Thursday, November 8, 2007

Warm Fuzzys

Baby J melts my heart with his first little smiles. One of the absolute joys of having babies is that first time that they really smile. You just become so excited to see that first real sign of recognition. However, you have to coax out that smile by being silly, or finding the right noise or expression. I thrill when that smile turns to a readily available commodity that no longer requires jumping through hoops to acquire. I love it when, as you are feeding them, you look down and they are smiling at you. Or when you are giving a bath or changing a diaper they simply give you a smile, when they see you they smile, when you simply talk to them they smile. Baby J is moving into that stage, and I am loving it. Talk about a gaga Momma. The camera is constantly at the ready, and I already have about a gazillion pictures that are exactly the same, but they are all different to me because they are all different smiles. And he is soooooooooo cute!!!

All that is required to turn me into a big ol' pile of goo is to see the smile of one of my babies. All they have to do is to look at me and smile, and I just want to give them whatever they want. I think it is because they have these big brown eyes with lots of long dark eyelashes. I also think it is because they all have their Daddy's smile which also melts my butter. If they only knew the power they hold with that little tilt of the head accompanied by a smile I would be in HUGE trouble. So, let's not tell them. Okay?!

Wednesday, November 7, 2007

Just Little O'l Me

Okay, here is my dilemma; I don't know what in the world to write. I don't really know how to begin, but one must begin somewhere.

After pondering on where to begin the thought occurred to me as more why to begin in the first place.

Do I have something profound to say? I very rarely say anything to profound that hasn't already been said. After all what little wisdom I have has come from other sources.
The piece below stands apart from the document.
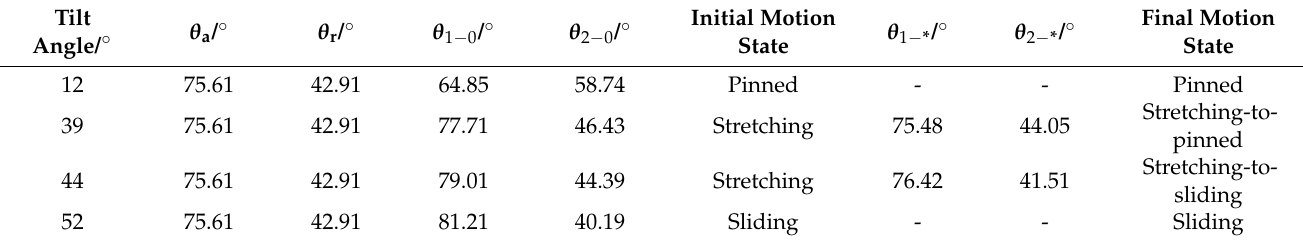
Table 2. Numerical results and motion state predictions of droplets on the inclined rough SiO 2 surface a . Tilt Angle/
Do I have something important to say? That would have to be a matter of personal opinion. After all, while toilet training my son is extremely important to me, you may wonder why in the world I would think you would want to read about all the little idiosyncrasies in getting a 2 year old to pee standing up.

or

Do I simply like to hear the sound of my own voice or in this case thoughts? I'd have to say that this is probably the most accurate account of why I would keep a blog. I mean I really only expect this to be read by my wonderful husband, a few family members, and a few friends, and they will probably only read out of politeness - and to catch a glimpse of a picture or two of the kiddos.

So, now that I have rambled on about my philosophy of blogging, let the journey begin. I hope you will all enjoy the ride. Just don't expect me to spell it all correctly.